Il serait intéressant de rappeler les différences qui résident du point de vue physiologie reproductive sans compter les différences comportementales majeures : les femmes ont la muqueuse utérine la plus épaisse de tous les mammifères, impliquant un placenta agressif – puisant suffisamment en profondeur pour s’approvisionner en sang – contrairement aux autres mammifères dont le placenta moins invasif découle d’utérus de différentes configurations. A noter que baleines et dauphins ne consomment pas leur placenta.
Sur ce, je me réfère aux propos de Dr.

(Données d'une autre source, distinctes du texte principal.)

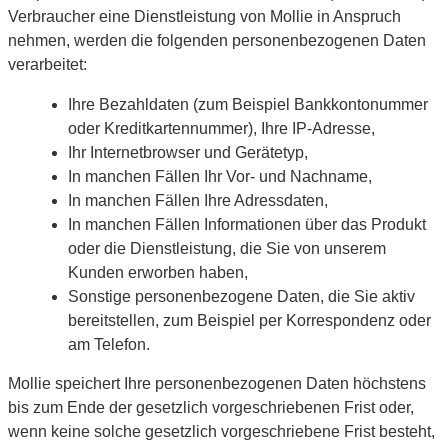
Verbraucher eine Dienstleistung von Mollie in Anspruch
nehmen, werden die folgenden personenbezogenen Daten
verarbeitet:
Ihre Bezahldaten (zum Beispiel Bankkontonummer
oder Kreditkartennummer), Ihre IP-Adresse,
Ihr Internetbrowser und Gerätetyp,
In manchen Fällen Ihr Vor- und Nachname,
In manchen Fällen Ihre Adressdaten,
In manchen Fällen Informationen über das Produkt
oder die Dienstleistung, die Sie von unserem
Kunden erworben haben,
Sonstige personenbezogene Daten, die Sie aktiv
bereitstellen, zum Beispiel per Korrespondenz oder
am Telefon.
Mollie speichert Ihre personenbezogenen Daten höchstens
bis zum Ende der gesetzlich vorgeschriebenen Frist oder,
wenn keine solche gesetzlich vorgeschriebene Frist besteht,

Jen Gunter, gynécologue-obstétricienne canadienne : « Imagine if your gastroenterologist suggested eating grass for an upset stomach because cats do it ? »
Est-ce bénéfique ?
La placentophagie aurait, dit-on, des vertus pour lutter contre les douleurs, la fatigue, la dépression post-partum (après l'accouchement) et stimuler la lactation.

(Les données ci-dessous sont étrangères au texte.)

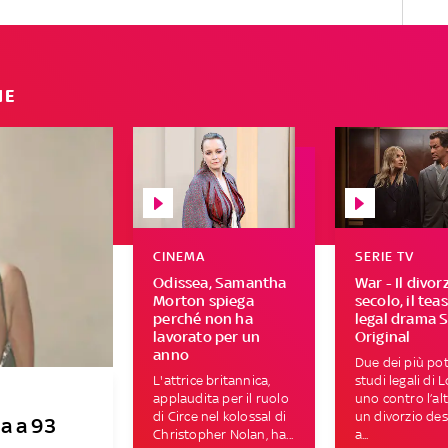
IE
CINEMA
SERIE TV
Odissea, Samantha
War - Il divor
Morton spiega
secolo, il tea
perché non ha
legal drama 
lavorato per un
Original
anno
Due dei più pot
L'attrice britannica,
studi legali di 
applaudita per il ruolo
uno contro l’al
di Circe nel kolossal di
un divorzio des
a a 93
Christopher Nolan, ha...
a...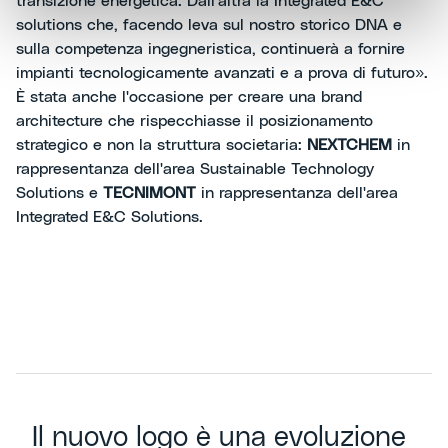
transizione energetica. Dall'altra la Integrated E&C
solutions che, facendo leva sul nostro storico DNA e
sulla competenza ingegneristica, continuerà a fornire
impianti tecnologicamente avanzati e a prova di futuro».
È stata anche l'occasione per creare una brand
architecture che rispecchiasse il posizionamento
strategico e non la struttura societaria:
NEXTCHEM
in
rappresentanza dell'area Sustainable Technology
Solutions e
TECNIMONT
in rappresentanza dell'area
Integrated E&C Solutions.
Il nuovo logo è una evoluzione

Nombreux spécialistes n’y croient pas : les chercheurs ont averti que cela pourrait découler de l’effet placebo suffisamment sous-estimé !
Il n'existe effectivement aucune preuve scientifique attestant les mérites cliniques de cette galette magique chez l'être humain : aucun nutriment placentaire n'est retenu en quantité suffisante pour être utile à la mère post-partum.
Le véritable problème réside encore une fois dans le fait que l’on a tendance à accorder beaucoup de valeur aux données anecdotiques, sans parler du délire de croire tout ce qu’on lit sur les réseaux sociaux sans se référer à des sources fiables.
Est-ce inoffensif ?
Les risques sont sérieux et bien réels. Les placentas sont souvent colonisés par des bactéries. Selon le Centre pour le contrôle et la prévention des maladies aux Etats-Unis (CDC), le processus d’encapsulation ne permet pas d’éradiquer les germes pathogènes.
En 2017, il met en garde les adeptes de cette pratique après avoir rapporté un cas de septicémie néonatale dû au Streptocoque du groupe B véhiculé lors de l’allaitement par la mère consommant des gélules de placenta contaminées.
Le post-partum est un tournant majeur après la grossesse. Si vous cherchez à promouvoir votre santé post-partum, adressez-vous à un spécialiste de santé et posez vos questions. Savoir est votre droit. La curiosité et l’innovation, basées sur des fondements chétifs sans preuves valables, s'avèrent être des défauts funestes. Mieux vaut ne pas s'aventurer, futurs parents, dans cette pratique douteuse et controversée.